Blog tour: The Lockdown Diary of Tom Cooper by Spencer Brown
This post is part of a blog tour organised by Random Things Blog Tours. I received a free copy of the book in return for an honest review.
“2020 was supposed to be a great year. Unfortunately, Tom Cooper, like the rest of the world, has found himself stuck in the middle of a pandemic. He’s going to be spending the next few months trapped inside a small flat with sole responsibility for his two single digit children.
“Separated from his girlfriend (and any possibility of help with childcare), Tom is plunged into a world of home schooling, awkward Zoom calls, supermarket feuds, al fresco workout sessions, cash strapped tooth fairies, ageing parents who won’t stay home and competitive clapping for the NHS. Not to mention the problem of trying to fulfil his girlfriend’s request for an erotic selfie of his rapidly deteriorating body…”
Writing this review at the beginning of a second full lockdown, it’s already surreal to look back on the characteristics of the first one, as Spencer Brown does in the hilarious The Lockdown Diary of Tom Cooper. You can’t help but feel as though, if this book was pitched in the old times speculating ‘what if British people were forced to stay at home to avoid getting sick?’, it would be dismissed as too far-fetched, yet here we are!
Brown takes tensions in supermarkets, competitive NHS appreciation and Zoom disasters to funny and absurd conclusions as hapless middle-aged dad Tom tries to help several elderly neighbours but gets judged by other shoppers who think he’s stockpiling, covers his windows with so many coloured-in rainbows that there’s no natural light in his flat, shows colleagues aspects of his home life he didn’t mean to, and much more.
This book brings home (no pun intended) how weird it was that we were expected to try to carry on as normally as possible without going out, and how the restrictions made previously straightforward tasks so difficult. It also reminded me how strangely illicit it felt to go outside during this period, even though it was within the guidelines!
Tom gets off pretty lightly in terms of disruption from his four- and seven-year-old children, who don’t seem to need constant supervision or be prone to interrupting at inopportune moments, and come out with some adorable and hilarious things. Nonetheless, he doesn’t get much sympathy or slack from his employers, culminating in an excruciating exercise in filming a sofa advert over Zoom. When son Arthur’s first tooth falls out, Tom panics because he only has a £10 note and no way of breaking it into change, then finds himself in a rib-tickling spiralling exchange of letters with him in the guise of a slightly inappropriately-named tooth fairy.

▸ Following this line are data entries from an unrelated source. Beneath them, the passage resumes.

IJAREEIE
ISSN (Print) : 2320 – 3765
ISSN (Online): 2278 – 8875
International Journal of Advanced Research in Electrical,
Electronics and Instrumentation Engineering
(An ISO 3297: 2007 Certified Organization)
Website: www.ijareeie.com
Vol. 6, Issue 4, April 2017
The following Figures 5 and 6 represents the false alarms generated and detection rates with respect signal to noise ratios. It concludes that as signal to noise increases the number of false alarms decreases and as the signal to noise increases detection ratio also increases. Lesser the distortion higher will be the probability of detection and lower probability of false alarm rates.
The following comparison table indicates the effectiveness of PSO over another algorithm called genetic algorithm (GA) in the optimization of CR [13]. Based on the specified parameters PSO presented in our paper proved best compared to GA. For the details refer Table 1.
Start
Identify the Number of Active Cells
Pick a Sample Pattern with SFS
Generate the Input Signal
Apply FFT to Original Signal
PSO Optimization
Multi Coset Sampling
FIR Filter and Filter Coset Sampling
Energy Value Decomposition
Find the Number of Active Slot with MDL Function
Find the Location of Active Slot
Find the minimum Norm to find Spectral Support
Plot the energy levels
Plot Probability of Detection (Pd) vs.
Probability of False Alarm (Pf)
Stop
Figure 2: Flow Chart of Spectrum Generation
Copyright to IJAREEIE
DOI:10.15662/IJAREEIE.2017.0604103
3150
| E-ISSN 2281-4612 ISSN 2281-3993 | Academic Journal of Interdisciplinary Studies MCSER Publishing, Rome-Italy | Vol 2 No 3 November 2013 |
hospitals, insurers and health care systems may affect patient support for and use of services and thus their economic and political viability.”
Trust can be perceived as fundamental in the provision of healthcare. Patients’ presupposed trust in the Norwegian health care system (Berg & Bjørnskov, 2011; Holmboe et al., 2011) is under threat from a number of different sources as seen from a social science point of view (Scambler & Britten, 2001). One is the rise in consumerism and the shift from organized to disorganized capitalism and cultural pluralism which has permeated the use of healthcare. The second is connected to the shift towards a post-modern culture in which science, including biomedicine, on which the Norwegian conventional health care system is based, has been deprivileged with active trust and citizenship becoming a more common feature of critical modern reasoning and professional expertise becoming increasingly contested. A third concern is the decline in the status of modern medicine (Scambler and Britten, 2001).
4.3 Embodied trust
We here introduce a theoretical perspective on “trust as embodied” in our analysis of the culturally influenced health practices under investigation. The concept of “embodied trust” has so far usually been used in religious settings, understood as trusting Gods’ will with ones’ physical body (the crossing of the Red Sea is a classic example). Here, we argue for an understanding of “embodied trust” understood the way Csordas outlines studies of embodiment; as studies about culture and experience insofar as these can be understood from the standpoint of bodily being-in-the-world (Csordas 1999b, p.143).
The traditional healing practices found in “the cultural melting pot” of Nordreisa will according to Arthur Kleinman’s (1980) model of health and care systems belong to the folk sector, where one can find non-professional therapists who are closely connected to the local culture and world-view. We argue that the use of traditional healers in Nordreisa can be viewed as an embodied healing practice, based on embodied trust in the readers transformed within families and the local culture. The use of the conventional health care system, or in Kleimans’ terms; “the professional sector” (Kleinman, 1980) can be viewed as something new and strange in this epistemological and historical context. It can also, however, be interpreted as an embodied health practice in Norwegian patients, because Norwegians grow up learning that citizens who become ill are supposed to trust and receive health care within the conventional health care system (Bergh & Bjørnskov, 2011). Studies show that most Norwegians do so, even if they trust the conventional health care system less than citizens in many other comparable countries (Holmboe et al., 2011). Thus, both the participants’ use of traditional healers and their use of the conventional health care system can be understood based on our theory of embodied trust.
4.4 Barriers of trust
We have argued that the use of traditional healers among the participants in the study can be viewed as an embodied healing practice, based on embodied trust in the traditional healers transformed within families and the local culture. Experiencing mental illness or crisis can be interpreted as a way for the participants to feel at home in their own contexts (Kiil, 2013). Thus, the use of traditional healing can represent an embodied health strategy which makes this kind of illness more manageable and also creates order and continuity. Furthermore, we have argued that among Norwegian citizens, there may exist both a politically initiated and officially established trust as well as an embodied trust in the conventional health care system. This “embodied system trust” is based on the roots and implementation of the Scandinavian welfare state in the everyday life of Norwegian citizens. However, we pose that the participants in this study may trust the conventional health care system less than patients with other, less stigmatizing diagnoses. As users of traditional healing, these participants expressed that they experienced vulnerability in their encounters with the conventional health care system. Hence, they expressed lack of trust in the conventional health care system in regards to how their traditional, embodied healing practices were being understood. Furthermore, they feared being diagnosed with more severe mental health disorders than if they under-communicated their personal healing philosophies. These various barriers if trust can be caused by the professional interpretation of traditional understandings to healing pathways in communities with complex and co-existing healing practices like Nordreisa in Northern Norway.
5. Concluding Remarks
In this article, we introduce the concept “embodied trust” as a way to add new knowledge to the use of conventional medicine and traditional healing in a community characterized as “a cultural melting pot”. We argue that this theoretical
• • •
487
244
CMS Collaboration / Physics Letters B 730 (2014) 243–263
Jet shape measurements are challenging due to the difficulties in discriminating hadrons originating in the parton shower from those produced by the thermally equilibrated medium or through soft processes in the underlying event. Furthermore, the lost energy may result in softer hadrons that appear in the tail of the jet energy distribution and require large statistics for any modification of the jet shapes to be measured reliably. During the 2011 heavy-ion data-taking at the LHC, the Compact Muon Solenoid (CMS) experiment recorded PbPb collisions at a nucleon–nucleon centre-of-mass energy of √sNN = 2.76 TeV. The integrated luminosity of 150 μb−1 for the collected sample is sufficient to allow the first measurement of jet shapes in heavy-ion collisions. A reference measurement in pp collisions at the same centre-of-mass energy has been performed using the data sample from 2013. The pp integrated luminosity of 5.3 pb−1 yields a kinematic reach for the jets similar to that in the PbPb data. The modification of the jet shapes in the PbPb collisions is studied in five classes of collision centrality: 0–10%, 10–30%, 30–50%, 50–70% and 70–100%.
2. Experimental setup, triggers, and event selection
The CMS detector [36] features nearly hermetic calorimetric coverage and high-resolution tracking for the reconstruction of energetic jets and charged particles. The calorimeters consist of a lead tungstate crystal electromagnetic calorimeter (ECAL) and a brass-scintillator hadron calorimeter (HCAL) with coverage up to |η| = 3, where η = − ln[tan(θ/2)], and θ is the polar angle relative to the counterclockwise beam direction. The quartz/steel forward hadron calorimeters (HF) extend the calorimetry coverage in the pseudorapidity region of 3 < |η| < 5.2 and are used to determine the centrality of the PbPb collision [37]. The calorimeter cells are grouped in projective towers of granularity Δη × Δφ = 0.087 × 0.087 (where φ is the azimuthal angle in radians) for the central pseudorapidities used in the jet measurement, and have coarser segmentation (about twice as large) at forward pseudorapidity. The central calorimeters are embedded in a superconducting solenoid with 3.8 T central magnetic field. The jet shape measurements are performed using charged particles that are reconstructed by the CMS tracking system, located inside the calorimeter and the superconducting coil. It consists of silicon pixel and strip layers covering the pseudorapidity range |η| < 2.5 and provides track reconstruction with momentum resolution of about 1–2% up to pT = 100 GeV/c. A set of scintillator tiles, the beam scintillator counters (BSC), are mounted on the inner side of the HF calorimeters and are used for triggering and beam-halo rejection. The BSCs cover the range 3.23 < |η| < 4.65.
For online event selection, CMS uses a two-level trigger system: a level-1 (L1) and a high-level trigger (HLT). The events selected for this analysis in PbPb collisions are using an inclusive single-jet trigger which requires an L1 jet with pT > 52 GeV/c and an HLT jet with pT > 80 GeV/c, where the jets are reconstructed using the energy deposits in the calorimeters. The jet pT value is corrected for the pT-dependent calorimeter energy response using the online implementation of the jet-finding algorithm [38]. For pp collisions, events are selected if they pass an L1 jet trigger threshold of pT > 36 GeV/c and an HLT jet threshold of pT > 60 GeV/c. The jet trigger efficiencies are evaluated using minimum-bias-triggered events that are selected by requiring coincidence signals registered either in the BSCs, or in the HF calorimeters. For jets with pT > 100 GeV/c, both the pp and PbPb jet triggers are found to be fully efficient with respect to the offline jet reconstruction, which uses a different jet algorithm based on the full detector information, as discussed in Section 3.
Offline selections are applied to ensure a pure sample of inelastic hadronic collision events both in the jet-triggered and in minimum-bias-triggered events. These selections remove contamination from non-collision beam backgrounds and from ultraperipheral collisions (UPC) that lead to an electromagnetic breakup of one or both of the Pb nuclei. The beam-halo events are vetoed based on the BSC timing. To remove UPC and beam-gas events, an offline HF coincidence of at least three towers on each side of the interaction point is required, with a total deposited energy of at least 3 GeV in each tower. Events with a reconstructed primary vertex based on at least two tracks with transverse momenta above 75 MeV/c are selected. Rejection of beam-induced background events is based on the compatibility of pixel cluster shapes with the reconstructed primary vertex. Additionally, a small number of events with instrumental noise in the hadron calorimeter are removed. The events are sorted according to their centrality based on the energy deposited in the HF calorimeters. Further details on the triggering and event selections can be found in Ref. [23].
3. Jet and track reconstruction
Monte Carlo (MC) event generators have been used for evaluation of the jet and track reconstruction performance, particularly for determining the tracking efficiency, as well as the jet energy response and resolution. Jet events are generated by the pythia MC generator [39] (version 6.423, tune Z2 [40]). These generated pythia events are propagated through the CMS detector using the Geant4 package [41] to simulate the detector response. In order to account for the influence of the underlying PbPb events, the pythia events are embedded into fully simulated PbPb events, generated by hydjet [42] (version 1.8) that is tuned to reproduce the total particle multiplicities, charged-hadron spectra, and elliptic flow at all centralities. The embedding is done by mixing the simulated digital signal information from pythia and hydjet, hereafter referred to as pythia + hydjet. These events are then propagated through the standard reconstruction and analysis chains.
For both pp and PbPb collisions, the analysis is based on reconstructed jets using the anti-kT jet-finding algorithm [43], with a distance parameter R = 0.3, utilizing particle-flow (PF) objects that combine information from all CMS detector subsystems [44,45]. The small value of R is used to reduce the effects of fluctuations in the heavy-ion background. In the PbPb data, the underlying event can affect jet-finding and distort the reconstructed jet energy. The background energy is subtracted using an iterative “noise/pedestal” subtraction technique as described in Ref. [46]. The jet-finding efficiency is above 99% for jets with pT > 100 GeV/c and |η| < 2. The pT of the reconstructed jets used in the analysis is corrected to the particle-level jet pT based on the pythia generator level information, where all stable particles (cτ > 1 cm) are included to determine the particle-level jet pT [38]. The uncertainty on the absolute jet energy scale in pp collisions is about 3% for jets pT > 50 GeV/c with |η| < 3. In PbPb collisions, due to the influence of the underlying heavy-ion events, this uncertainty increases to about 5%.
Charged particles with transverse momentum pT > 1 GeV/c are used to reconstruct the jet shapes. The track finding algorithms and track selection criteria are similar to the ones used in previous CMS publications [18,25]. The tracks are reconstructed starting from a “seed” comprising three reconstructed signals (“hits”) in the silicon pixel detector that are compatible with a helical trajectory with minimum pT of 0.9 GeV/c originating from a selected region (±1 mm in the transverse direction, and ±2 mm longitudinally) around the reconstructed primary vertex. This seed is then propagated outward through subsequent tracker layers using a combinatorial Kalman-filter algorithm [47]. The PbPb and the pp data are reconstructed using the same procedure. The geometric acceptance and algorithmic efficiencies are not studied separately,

It’s not all comedy disasters, though - there are some really tender and tense sections as relationships are tested to their limits and the characters are reminded of the reason for the lockdown: a virus that could take away their loved ones. We see Tom’s friends’ strong marriage shaken as they can’t escape from one another, Tom worries whether his budding romance with Amanda can survive as they’re stuck apart, and he painfully regrets being snippy with his mum when she falls ill. You can forgive the characters for their behaviour when they’re under so much pressure, and hope they’ll make it through okay.
The Lockdown Diary of Tom Cooper is a very humorous take on a strange time in all our lives. I hadn’t read the previous book in the series, The Rebuilding of Tom Cooper, but I’ve bought it and will be reading it to bring some much-needed humour and lightness to this new lockdown.